▶ Work instructions: Using the swordtail characin text, explain why males must get close to females to reproduce and how the flag-like ornament helps them do so.
*** Opening of Text provided ***
Corynopoma riisei have pronounced sexual dimorphism, the females being more aggressive and dominant than males. Males have a grey-black, flag-like ornament that extends from the operculum on each side of the body. This flag is normally held close to the body, but when trying to mate a male will extend the ornament and wave it in front of a female. During courtship the flag is displayed by the males one at a time and at a right angle from its body. They will perform both ornament displays and zigzags. Courtship may extend over several days in swordtail characin. The flag-like ornament is used as a food mimic to attract females. The females will try to bite at the ornament, which is then often damaged during courtship and can take weeks to regenerate. Studies have shown that unfed females respond more to the male ornament and show a preference for the larger flags than those that have been fed.

This is an example of sensory exploitation because the males are exploiting the females' pre-existing bias to seem more attractive, and have more opportunities to mate. Males lack external gonopodia, so in order for internal fertilization to occur in the female, they need to be within close proximity for the sperm to transfer successfully. The males use this food mimic to get them within close proximity of females, and will show different ornament displays based on the attractiveness of their ornaments. Males that do not show an overall large ornament size or symmetry can compensate by displaying or zigzagging their flags more often. The males may also use the hooks on the anal fin to direct the sperm for transfer.

Females store viable sperm internally for up to ten months, and will mate with multiple different males in their lifetime. These females would be receiving indirect benefits for the offspring as they are not directly choosing which males they want to be inseminated by but are selecting a food-mimic which can be related to male attractiveness. This attractive quality could then be passed on to offspring.

This species could also be used as an example of sensory drive: males are shown to have morphological differences based on their location and prey available, and females prefer the males whose flag ornament best resembles prey items of the population they live in. It has been demonstrated that the flag resembles an ant, because that is the most common natural prey of the swordtail characin. This plasticity in mate choice can also been shown in a laboratory setting: when food colour was altered, the females also changed the preference for males to have a flag that matches the colour of food.

Recently it has been hypothesized that the males' caudal pheromone gland is used to release pheromones that decrease stress in females and increase activity. This could potentially aid the males in gaining access to females and facilitating the sperm transfer.
*** Close of Text provided ***
*** Opening of Raw data ***
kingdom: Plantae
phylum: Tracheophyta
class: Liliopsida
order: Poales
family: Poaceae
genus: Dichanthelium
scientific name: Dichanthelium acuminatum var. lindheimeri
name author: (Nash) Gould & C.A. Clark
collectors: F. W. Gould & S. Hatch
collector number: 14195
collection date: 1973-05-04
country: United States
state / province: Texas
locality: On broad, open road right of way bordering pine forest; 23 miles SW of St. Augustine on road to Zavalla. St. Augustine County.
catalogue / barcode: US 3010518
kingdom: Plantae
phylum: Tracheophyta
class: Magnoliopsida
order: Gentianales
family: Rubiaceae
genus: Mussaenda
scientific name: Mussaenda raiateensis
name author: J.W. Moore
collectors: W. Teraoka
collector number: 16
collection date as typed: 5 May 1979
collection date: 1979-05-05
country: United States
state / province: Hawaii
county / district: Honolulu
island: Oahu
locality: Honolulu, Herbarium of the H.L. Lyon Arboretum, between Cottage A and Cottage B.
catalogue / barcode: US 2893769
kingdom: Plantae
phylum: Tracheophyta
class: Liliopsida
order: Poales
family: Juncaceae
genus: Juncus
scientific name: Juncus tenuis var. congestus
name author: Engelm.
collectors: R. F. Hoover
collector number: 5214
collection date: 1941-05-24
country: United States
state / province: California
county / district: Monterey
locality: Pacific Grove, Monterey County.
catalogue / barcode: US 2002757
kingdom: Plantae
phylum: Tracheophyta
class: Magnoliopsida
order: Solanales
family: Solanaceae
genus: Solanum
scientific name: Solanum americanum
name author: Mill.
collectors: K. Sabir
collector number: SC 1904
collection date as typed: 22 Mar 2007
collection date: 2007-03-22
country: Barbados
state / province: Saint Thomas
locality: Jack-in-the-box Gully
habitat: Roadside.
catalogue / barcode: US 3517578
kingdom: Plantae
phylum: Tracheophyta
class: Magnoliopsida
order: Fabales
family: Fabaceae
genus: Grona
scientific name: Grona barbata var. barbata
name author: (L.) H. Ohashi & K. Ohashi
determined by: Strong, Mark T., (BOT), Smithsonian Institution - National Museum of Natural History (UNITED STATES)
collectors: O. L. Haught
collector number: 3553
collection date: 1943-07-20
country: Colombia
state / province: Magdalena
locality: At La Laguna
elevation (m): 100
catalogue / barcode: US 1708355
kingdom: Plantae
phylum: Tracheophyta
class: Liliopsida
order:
*** Close of Raw data ***
▶ Answer space: Males lack external gonopodia, so for internal fertilization to occur they must be close to the female for the sperm to transfer successfully. The flag-like ornament works as a food mimic that females try to bite, which brings the males within close proximity of them.